If you need the full recovery matrix, use Recovery. This page keeps the operational path short; the recovery page is the canonical blocked-state map.

7. Inject explicit human priority when the vision queue is wrong

Vision seeding is fallback discovery, not authority. Human priority wins.

Inject urgent work like this:

agentxchain inject "Fix the broken release-note sidebar ordering" --priority p0

Or stage lower-priority work without approval:

agentxchain inject "Investigate docs stack migration options" --priority p2 --no-approve

Important behavior:

  • injected p0 work preempts new vision seeding
  • the continuous loop yields with priority_preempted and the daemon consumes the injected item first
  • non-p0 items join the intake queue in normal priority order

For the intake boundary and queue semantics, see Continuous Delivery Intake.

8. Know how the loop stops

Continuous mode stops for specific reasons:

  • max_runs reached
  • max_idle_cycles reached because no queued or vision-derived work was found
  • per_session_max_usd or --session-budget reached
  • blocked human escalation that you have not resolved yet
  • operator SIGINT

SIGINT behavior is intentional:

  • first Ctrl+C: finish the current in-flight work, then stop
  • second Ctrl+C: hard-abort

For daemon-owned operation, stop the daemon the same way you stop any foreground process or session-manager job.

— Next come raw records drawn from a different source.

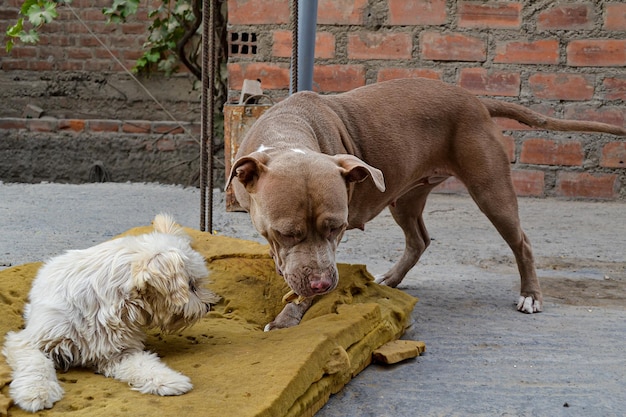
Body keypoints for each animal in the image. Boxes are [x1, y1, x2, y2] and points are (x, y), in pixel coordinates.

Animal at [0, 213, 219, 412]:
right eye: (191, 286)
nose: (209, 306)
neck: (113, 306)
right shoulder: (29, 341)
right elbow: (37, 364)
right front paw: (37, 393)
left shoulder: (119, 353)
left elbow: (144, 364)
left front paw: (168, 380)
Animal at [225, 78, 624, 330]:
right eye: (286, 232)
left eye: (337, 228)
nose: (323, 285)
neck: (288, 135)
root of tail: (475, 100)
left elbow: (301, 287)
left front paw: (287, 317)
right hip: (405, 196)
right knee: (419, 239)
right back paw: (392, 278)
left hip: (491, 190)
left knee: (521, 242)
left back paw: (530, 296)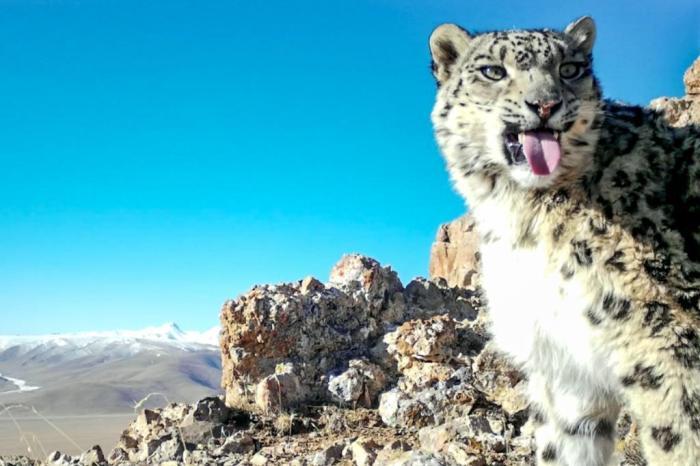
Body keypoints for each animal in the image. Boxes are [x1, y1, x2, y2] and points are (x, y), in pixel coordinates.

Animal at [430, 15, 700, 466]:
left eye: (570, 69)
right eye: (493, 71)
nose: (545, 105)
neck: (522, 219)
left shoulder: (670, 342)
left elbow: (679, 439)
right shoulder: (565, 365)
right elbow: (566, 444)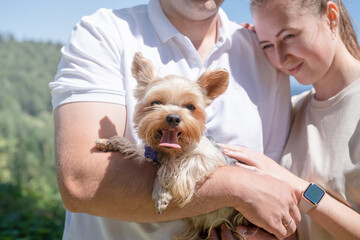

9. Minimum operating discipline

If you want unattended execution without lying to yourself, keep this floor:

  1. Validate the repo with doctor and connector check.
  2. Run one bounded run --continuous --max-runs 1 proof first.
  3. Set a real session budget.
  4. Watch status, schedule status, and events --follow.
  5. Use inject --priority p0 when human judgment needs to override vision seeding.
  6. Use unblock to resolve true blockers; do not hack state files.

That is the stable repo-local lights-out story today.